◆ ЧТО ТРЕБУЕТСЯ: Скопируйте из текста о сталинском взгляде на литературу отрывок от слов «Никаких предпосылок к какой-либо» до слов «роли в укреплении режима.» включительно.

◆ ИСХОДНЫЙ ДОКУМЕНТ:
# # # # #

Никаких предпосылок к какой-либо самостоятельности интеллектуалов и художников (не говоря уже о неповиновении) Берлин не видел. Картина эта абсолютно противоречит той, какой она обычно рисуется накануне постановлений августа 1946 года – якобы наполненной атмосферой свободы, принесенной вернувшимся с войны поколением. Не столько страх перед этими веяниями заставил Сталина прибегнуть к идеологическим репрессиям, сколько сталинское понимание задач искусства и его роли в укреплении режима.

Советская литература была первостепенно важна для Сталина в качестве инструмента для мобилизации усилий по подъему разрушенной страны и в начавшемся противостоянии с Западом. А поскольку понимал он искусство политически утилитарно и сугубо бюрократически, то и видел задачу в том, чтобы восстановить контроль над идеологической сферой, который, как ему казалось, был расшатан во время войны. Возвращение политической ортодоксии было сигналом такого восстановления. А суровость, откровенная грубость и несдержанность, которыми оно сопровождалось, должны были сигнализировать о полном контроле над ситуацией. В этих действиях было больше демонстрации силы, чем стремления извести некую интеллигентскую крамолу, которая в параноидальном сознании вождя могла занимать некое место. Однако то обстоятельство, что решал он проблему с литературными чиновниками, свидетельствовало о том, что Сталин продолжал видеть в искусстве скорее институцию и инструмент политического воздействия, чем отдельных художников и интеллектуалов с их некими смутными ожиданиями, которые те якобы питали.

# # # # #

◆ ДАННЫЕ:
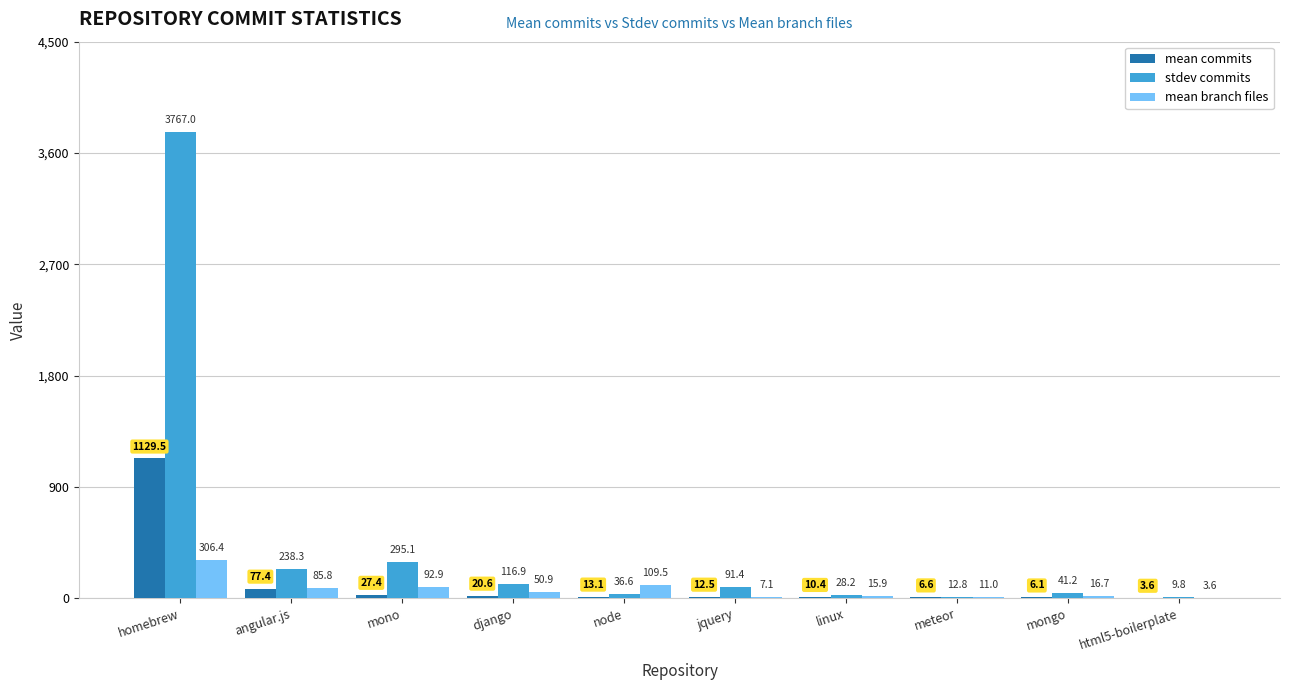

What is the sum of the mean commits values at homebrew and mono?

1156.9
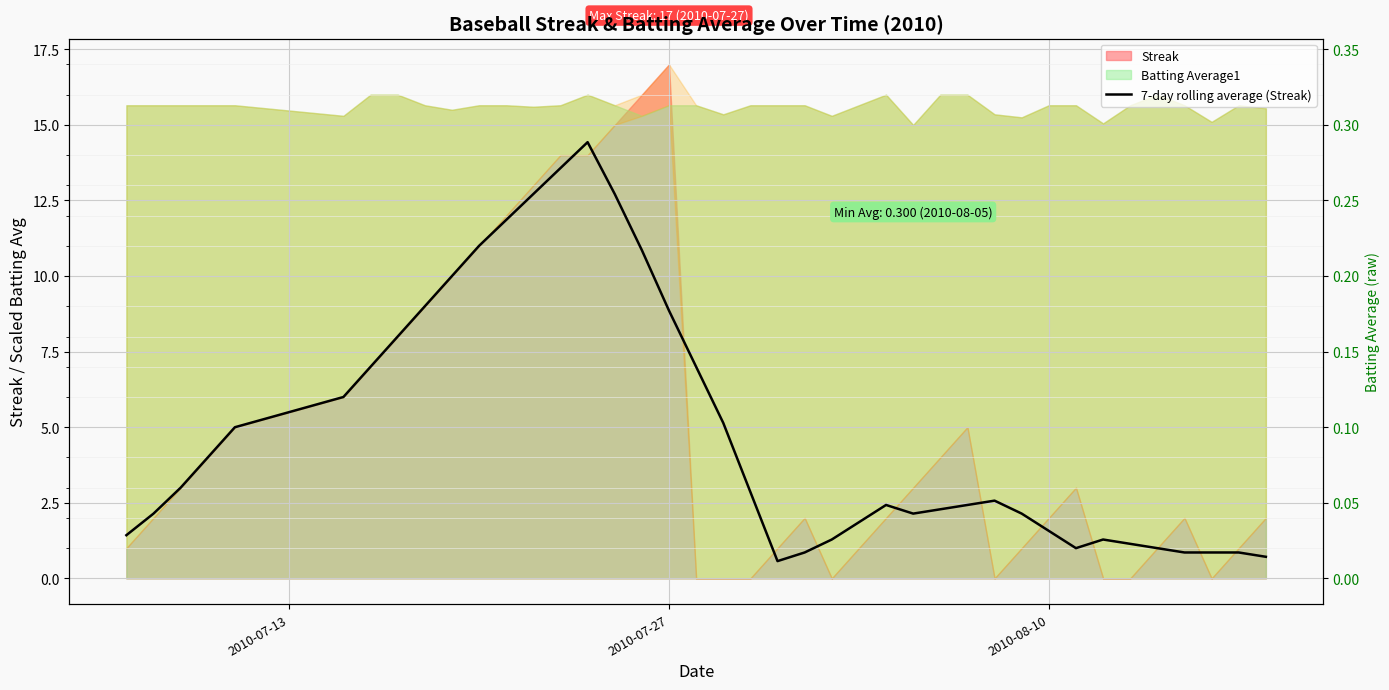

How many points are higher than both their immediate neighbors (excluding endpoints)?

4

# # # # #

◆ РЕШЕНИЕ ЗАДАЧИ:
Никаких предпосылок к какой-либо самостоятельности интеллектуалов и художников (не говоря уже о неповиновении) Берлин не видел. Картина эта абсолютно противоречит той, какой она обычно рисуется накануне постановлений августа 1946 года – якобы наполненной атмосферой свободы, принесенной вернувшимся с войны поколением. Не столько страх перед этими веяниями заставил Сталина прибегнуть к идеологическим репрессиям, сколько сталинское понимание задач искусства и его роли в укреплении режима.